*** Opening of DATA FOR THIS TASK ***
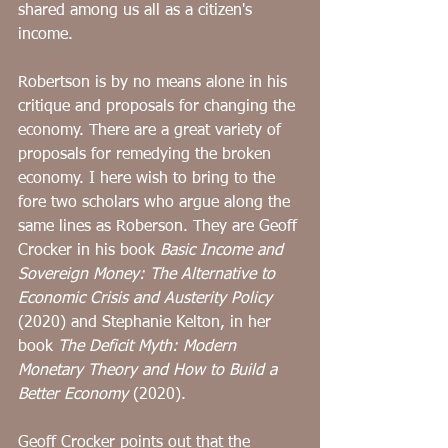
shared among us all as a citizen's 
income.
Robertson is by no means alone in his 
critique and proposals for changing the 
economy. There are a great variety of 
proposals for remedying the broken 
economy. I here wish to bring to the 
fore two scholars who argue along the 
same lines as Roberson. They are Geoff 
Crocker in his book 
Basic Income and 
Sovereign Money: The Alternative to 
Economic Crisis and Austerity Policy
(2020) and Stephanie Kelton, in her 
book 
The Deficit Myth: Modern 
Monetary Theory and How to Build a 
Better Economy
 (2020). 
Geoff Crocker points out that the 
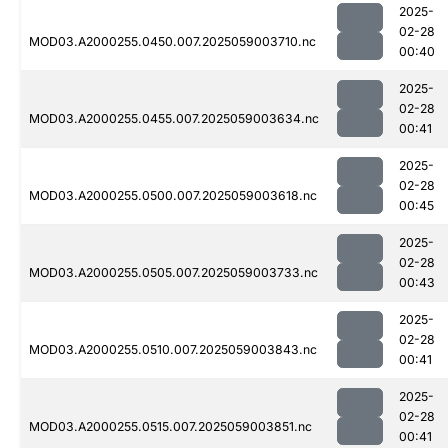
2025-
02-28
MOD03.A2000255.0450.007.2025059003710.nc
00:40
2025-
02-28
MOD03.A2000255.0455.007.2025059003634.nc
00:41
2025-
02-28
MOD03.A2000255.0500.007.2025059003618.nc
00:45
2025-
02-28
MOD03.A2000255.0505.007.2025059003733.nc
00:43
2025-
02-28
MOD03.A2000255.0510.007.2025059003843.nc
00:41
2025-
02-28
MOD03.A2000255.0515.007.2025059003851.nc
00:41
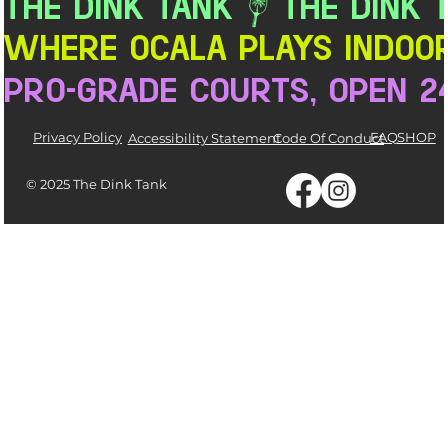
THE DINK TANK
Where Ocala Plays Indoor
pro-grade courts, open 2
Privacy Policy
FAQ
SHOP
Accessibility Statement
Code Of Conduct
© 2025 The Dink Tank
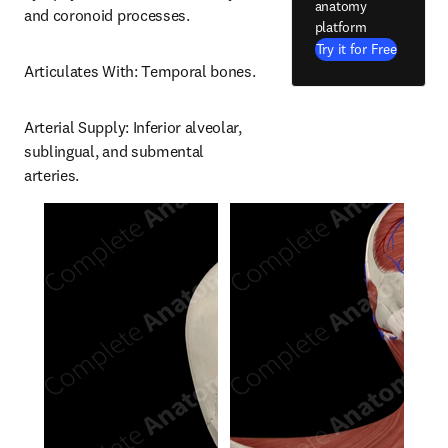
anatomy
and coronoid processes.
platform
Try it for Free
Articulates With: Temporal bones.
Arterial Supply: Inferior alveolar, 
sublingual, and submental 
arteries.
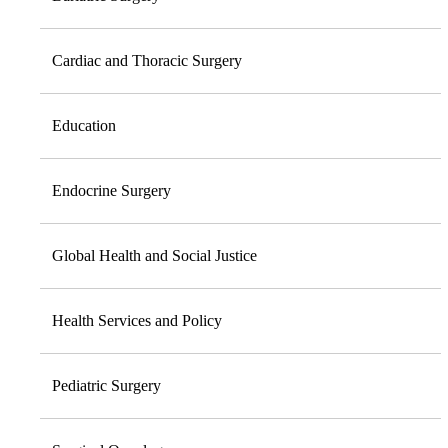
Cardiac and Thoracic Surgery
Education
Endocrine Surgery
Global Health and Social Justice
Health Services and Policy
Pediatric Surgery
*** Close of DATA FOR THIS TASK ***
Give back the material exactly as written, from its first line to the line that contains "Better Economy", and leave out the pictures.

shared among us all as a citizen's 
income.
Robertson is by no means alone in his 
critique and proposals for changing the 
economy. There are a great variety of 
proposals for remedying the broken 
economy. I here wish to bring to the 
fore two scholars who argue along the 
same lines as Roberson. They are Geoff 
Crocker in his book 
Basic Income and 
Sovereign Money: The Alternative to 
Economic Crisis and Austerity Policy
(2020) and Stephanie Kelton, in her 
book 
The Deficit Myth: Modern 
Monetary Theory and How to Build a 
Better Economy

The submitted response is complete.